Petrolden ucuz, kömürden pak
Uzmanlara nazaran LNG’nin tüketici ülkelerde petrol ve kömüre nazaran ekonomik avantajı son on yılda kaydadeğer oranda arttı. 2000’den 2018 yılına kadar petrole nazaran yüzde 10 ila 20 tasarruf sağlayan doğalgazda, son iki ila üç yılda bu tasarruf neredeyse iki katına çıktı. McKinsey tahlilinde 2020 yılında kısa vadeli LNG arzı petrole nazaran yüzde 50 ila 70 oranlarında tasarruf bile sağladı. Bu avantaj arttıkça bilhassa endüstriyel tüketiciler, petrolden doğalgaza geçmeyi tercih ediyor.

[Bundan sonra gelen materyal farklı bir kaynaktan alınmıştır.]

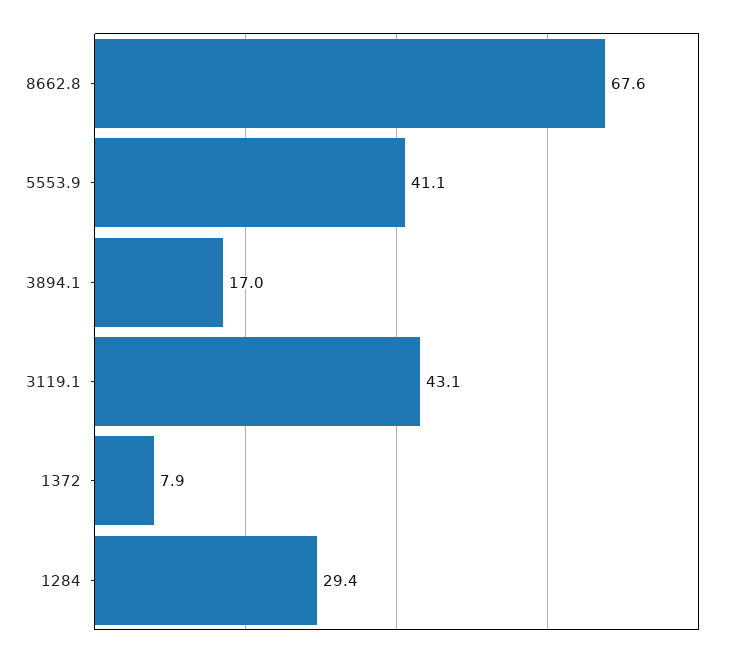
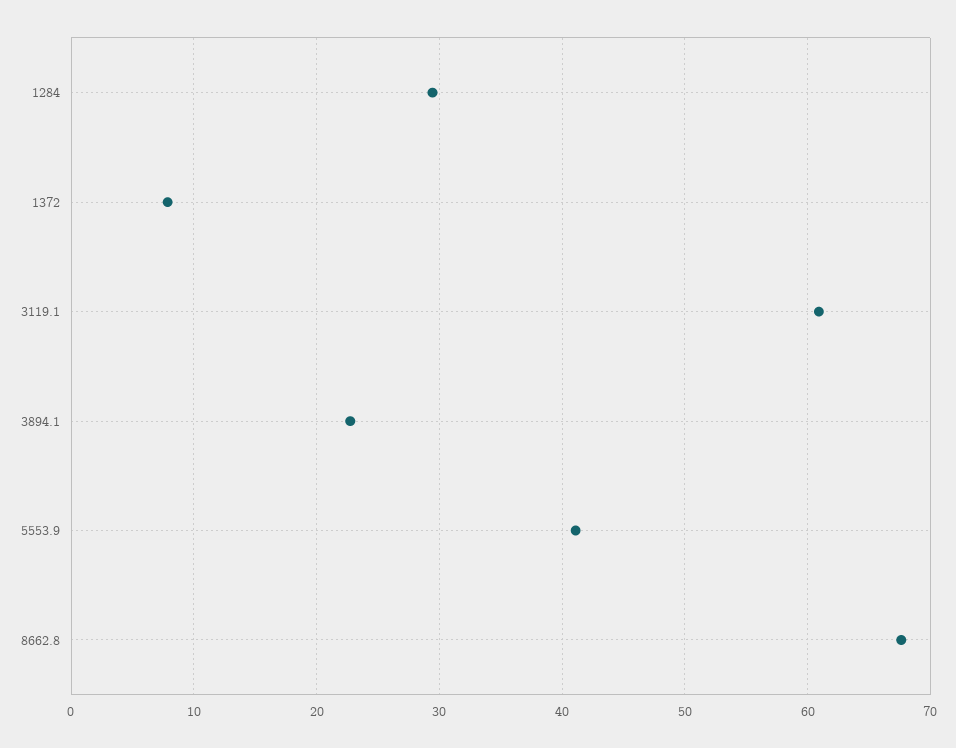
  {
    "8662.8": 67.6,
    "5553.9": 41.1,
-   "3894.1": 17,
+   "3894.1": 23,
-   "3119.1": 43.1,
+   "3119.1": 61,
    "1372": 7.9,
    "1284": 29.4
  }

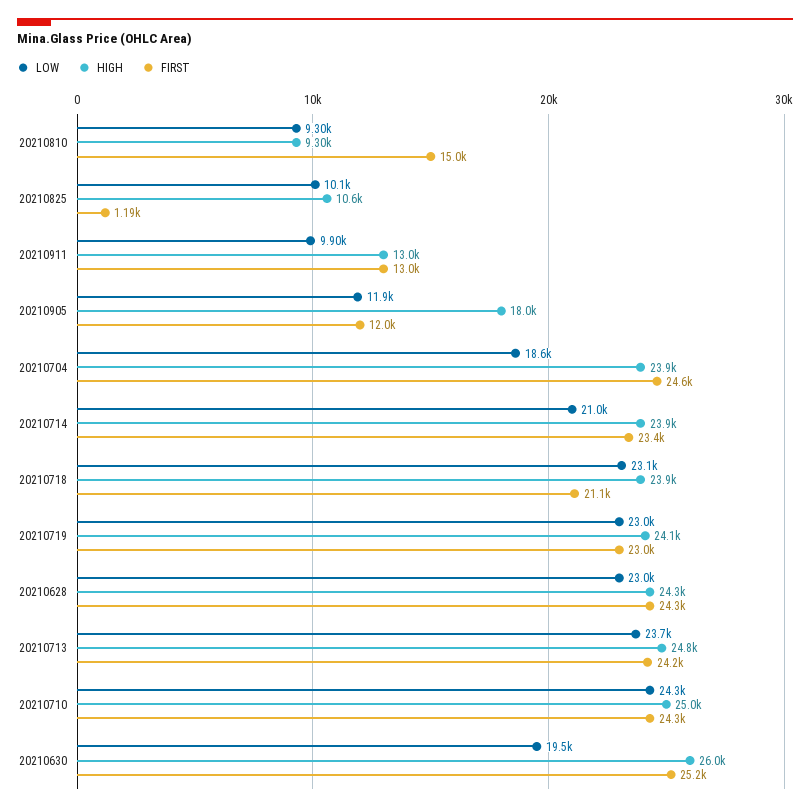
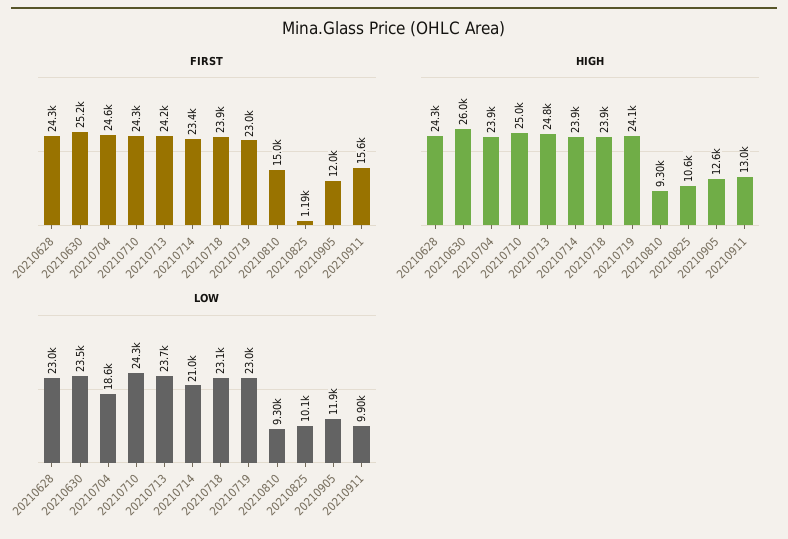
  {
    "LOW": {
      "20210810": 9300,
      "20210825": 10100,
      "20210911": 9900,
      "20210905": 11900,
      "20210704": 18600,
      "20210714": 21000,
      "20210718": 23100,
      "20210719": 23000,
      "20210628": 23000,
      "20210713": 23700,
      "20210710": 24300,
-     "20210630": 19500
+     "20210630": 23500
    },
    "HIGH": {
      "20210810": 9300,
      "20210825": 10600,
      "20210911": 13000,
-     "20210905": 18000,
+     "20210905": 12600,
      "20210704": 23900,
      "20210714": 23900,
      "20210718": 23900,
      "20210719": 24100,
      "20210628": 24300,
      "20210713": 24800,
      "20210710": 25000,
      "20210630": 26000
    },
    "FIRST": {
      "20210810": 15000,
      "20210825": 1190,
-     "20210911": 13000,
+     "20210911": 15600,
      "20210905": 12000,
      "20210704": 24600,
      "20210714": 23400,
-     "20210718": 21100,
+     "20210718": 23900,
      "20210719": 23000,
      "20210628": 24300,
      "20210713": 24200,
      "20210710": 24300,
      "20210630": 25200
    }
  }

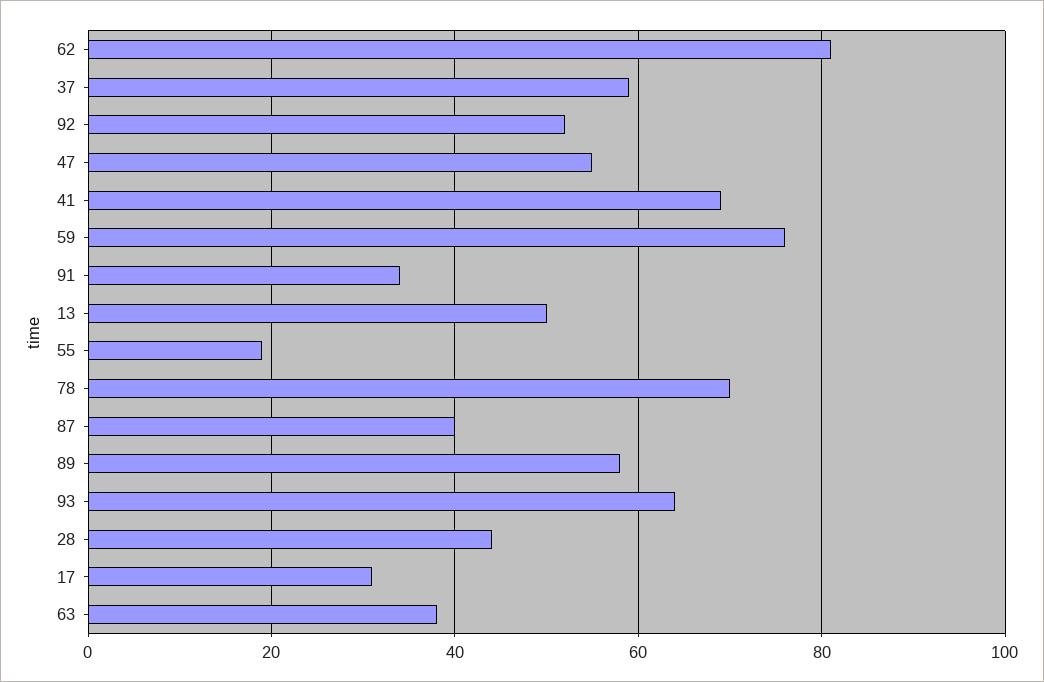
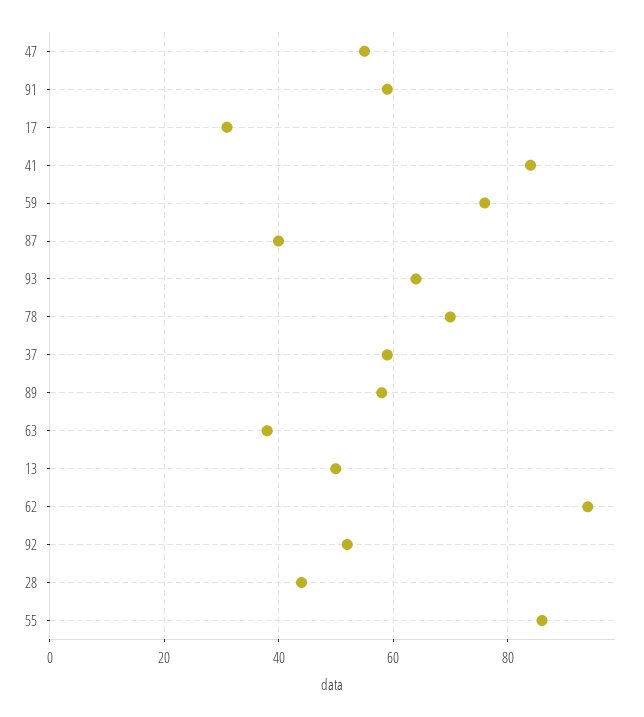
  {
-   "62": 80,
+   "62": 95,
    "37": 60,
    "92": 50,
    "47": 55,
-   "41": 70,
+   "41": 85,
    "59": 75,
-   "91": 35,
+   "91": 60,
    "13": 50,
-   "55": 20,
+   "55": 85,
    "78": 70,
    "87": 40,
    "89": 60,
    "93": 65,
    "28": 45,
    "17": 30,
    "63": 40
  }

Öte yandan doğalgaz yalnızca endüstride değil kara ve deniz nakliyeciliği bölümlerinde de petrol eserleriyle rekabet içinde. Kömürle karşılaştırıldığında ise LNG fiyatları 2000-2018 yılları ortasında kömürün neredeyse üç katıydı bu nedenle karar yapıcılar yüksek maliyet ve yüksek emisyon ortasında bir karar vermek zorunda kalıyordu. Fakat LNG spot fiyatları artık neredeyse kömürle birebir fiyatlara geldi ve kömürün ekonomik avantaj en azından kısa vadede yok. Kuruluş, karbon vergilerinin de LNG’nin rekabet avantajını artırmasını bekliyor. İngiltere’de örneğin ton başına 18 sterlin (23 dolar) karbon fiyat tabanı son beş yılda elektrik üretiminde kömürden doğalgaza geçişe yöneltti. 25 ila 50 dolar/ton seviyesinde bir karbon fiyat tabanı uygulamasının yeni inşa edilecek santrallerin de kömürden doğalgaza geçişine neden olması öngörülüyor. Öte yandan Çin de 2020’nin sonu itibariyle ulusal bir karbon şeması devreye sokmaya hazırlanıyor.